Why did he have to be a good father who wanted his children to grow up without maids like normal kids? Why did he want them to know how to clean for themselves??
Lailah smirked as she patted him on his shoulder. “Easy there, big boy. We still have a way to find her that we haven’t tried.”
“Oh yeah, like what..?”
“…”
“…?”
When Lailah was silent for too long, Abaddon opened one eye to peek at her.
He found her staring at him with an angelic, beautiful look of innocence.
A horrible realization dawned on him.
“How much do you love me?” She asked, with a flutter of her eyelashes.
“No.”
“That’s not an answer!”
“Might as well be.”
“Wow, so you really don’t love me. Babe, are you hearing this?”
Sif held up her hands in surrender. “I can’t even figure out what’s going on, but I won’t be getting in the middle unless there’s makeup sex.”
Abaddon sighed. “The only thing that’s going on is that our wife has lost her mind.”
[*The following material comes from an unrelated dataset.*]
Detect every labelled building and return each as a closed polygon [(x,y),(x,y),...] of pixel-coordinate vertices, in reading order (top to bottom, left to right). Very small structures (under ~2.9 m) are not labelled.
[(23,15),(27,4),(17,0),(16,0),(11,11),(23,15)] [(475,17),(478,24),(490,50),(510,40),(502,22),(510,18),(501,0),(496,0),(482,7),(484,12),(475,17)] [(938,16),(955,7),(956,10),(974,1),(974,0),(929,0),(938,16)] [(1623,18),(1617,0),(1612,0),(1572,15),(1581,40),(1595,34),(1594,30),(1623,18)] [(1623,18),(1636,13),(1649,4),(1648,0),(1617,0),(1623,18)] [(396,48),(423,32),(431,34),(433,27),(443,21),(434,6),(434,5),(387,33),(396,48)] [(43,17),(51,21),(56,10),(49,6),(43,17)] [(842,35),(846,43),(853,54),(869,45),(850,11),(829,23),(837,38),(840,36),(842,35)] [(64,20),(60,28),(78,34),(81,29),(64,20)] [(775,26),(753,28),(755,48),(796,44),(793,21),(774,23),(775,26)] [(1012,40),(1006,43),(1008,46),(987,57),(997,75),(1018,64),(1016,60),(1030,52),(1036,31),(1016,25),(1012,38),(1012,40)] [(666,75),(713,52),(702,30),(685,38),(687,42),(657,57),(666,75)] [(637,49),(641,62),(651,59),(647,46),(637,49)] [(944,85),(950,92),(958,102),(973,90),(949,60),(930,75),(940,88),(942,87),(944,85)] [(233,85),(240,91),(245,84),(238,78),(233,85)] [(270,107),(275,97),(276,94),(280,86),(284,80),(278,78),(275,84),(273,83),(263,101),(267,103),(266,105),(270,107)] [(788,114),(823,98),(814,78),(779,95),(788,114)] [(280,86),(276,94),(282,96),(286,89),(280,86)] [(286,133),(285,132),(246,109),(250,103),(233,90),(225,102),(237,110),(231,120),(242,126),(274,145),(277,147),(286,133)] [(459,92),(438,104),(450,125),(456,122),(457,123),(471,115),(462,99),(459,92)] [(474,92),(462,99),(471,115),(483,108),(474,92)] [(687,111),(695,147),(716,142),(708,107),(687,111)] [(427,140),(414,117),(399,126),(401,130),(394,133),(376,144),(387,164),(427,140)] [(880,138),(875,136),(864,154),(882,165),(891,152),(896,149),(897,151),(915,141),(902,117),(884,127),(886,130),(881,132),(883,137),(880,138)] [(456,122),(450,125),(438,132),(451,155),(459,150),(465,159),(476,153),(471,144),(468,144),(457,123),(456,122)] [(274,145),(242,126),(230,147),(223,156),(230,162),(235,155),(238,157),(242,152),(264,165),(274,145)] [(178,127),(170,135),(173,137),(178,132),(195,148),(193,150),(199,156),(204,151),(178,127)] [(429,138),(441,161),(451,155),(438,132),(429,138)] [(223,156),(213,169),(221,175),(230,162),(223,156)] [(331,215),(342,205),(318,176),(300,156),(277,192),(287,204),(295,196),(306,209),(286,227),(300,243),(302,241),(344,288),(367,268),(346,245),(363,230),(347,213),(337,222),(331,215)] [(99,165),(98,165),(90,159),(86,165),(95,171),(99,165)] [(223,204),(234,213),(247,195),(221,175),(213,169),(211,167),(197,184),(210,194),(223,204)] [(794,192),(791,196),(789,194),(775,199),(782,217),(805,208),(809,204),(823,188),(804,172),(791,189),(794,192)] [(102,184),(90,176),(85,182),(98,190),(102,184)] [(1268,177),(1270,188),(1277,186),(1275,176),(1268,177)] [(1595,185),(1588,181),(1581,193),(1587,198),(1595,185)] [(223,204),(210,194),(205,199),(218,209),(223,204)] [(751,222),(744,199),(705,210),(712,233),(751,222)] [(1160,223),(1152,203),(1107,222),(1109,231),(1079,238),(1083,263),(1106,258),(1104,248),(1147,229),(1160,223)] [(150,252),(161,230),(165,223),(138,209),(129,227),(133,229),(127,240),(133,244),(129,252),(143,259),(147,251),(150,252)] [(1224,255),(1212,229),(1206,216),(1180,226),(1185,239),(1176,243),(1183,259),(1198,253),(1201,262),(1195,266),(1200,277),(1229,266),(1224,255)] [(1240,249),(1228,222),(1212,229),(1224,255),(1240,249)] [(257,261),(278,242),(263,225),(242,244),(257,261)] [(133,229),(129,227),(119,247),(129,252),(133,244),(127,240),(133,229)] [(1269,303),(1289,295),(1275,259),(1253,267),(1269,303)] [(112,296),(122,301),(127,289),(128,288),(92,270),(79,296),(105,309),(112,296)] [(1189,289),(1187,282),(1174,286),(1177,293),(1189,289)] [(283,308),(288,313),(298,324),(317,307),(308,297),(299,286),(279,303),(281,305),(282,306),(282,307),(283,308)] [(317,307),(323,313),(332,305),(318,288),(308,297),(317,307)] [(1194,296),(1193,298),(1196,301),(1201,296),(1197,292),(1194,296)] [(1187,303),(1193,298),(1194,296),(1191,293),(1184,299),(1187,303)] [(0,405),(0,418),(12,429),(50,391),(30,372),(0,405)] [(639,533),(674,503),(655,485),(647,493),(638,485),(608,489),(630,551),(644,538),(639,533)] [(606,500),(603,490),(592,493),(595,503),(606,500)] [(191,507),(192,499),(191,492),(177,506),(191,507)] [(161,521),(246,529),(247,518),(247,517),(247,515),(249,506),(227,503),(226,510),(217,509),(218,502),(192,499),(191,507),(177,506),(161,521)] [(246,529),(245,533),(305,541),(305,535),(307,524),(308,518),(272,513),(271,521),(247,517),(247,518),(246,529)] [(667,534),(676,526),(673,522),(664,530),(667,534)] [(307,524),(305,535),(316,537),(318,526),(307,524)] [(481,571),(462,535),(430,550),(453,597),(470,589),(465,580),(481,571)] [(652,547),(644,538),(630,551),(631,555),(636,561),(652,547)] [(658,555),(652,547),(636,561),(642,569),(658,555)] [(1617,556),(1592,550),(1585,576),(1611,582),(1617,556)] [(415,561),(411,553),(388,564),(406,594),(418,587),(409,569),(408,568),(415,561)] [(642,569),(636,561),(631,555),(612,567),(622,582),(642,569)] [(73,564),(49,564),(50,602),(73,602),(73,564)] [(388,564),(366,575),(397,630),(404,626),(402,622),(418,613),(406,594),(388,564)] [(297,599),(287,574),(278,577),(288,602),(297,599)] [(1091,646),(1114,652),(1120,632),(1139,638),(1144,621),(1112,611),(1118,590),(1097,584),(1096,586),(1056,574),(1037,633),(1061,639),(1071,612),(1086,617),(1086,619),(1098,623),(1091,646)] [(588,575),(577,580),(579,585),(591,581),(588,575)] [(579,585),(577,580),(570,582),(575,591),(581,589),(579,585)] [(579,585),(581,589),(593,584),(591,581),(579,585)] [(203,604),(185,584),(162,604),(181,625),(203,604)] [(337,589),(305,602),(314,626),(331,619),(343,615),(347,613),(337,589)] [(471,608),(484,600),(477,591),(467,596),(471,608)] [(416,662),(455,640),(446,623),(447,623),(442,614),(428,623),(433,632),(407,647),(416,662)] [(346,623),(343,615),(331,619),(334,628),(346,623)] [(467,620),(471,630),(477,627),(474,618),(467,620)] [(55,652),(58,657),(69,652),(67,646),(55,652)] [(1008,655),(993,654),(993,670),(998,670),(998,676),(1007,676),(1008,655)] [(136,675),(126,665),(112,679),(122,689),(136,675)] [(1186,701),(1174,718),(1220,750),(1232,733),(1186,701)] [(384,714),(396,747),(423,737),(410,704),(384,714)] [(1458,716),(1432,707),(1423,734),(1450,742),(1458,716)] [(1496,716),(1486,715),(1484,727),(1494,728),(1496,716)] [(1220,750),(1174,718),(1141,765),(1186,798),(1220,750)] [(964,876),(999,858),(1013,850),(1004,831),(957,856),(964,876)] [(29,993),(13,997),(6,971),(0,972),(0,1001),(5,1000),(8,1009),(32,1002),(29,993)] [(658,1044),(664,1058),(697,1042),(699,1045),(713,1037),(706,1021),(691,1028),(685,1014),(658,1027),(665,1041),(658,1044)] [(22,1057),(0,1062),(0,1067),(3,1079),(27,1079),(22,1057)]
Sif’s expression was blank; still not quite seeing the problem. “But we like ’em thick-thighed and mentally disturbed.”
A rosy blush spread along Lailah’s cheeks. “Aww. Thank you, baby.”
The two shared a small kiss before they turned their gaze towards their husband.
He sighed and reclined back into his chair.
“This… is going to be the stupidest thing we’ve ever done.”
“It’s all for Audrina, my love.” Lailah smiled. “She needs this from us.”
She knew exactly what she was doing. That little bit of information did make the sacrifice seem worth it.
“…Asherah’s going to flip.” He stood up with both women in one arm as if they were as light as feathers.
“Probably, yeah.”
“No doubt.”
He started walking towards the door while planning internally.
The forefront of his mind was just what Yesh would say if he were around.
The man spent several eternities trying to keep Abaddon from the realm beyond the gates, and now he was about to enter voluntarily.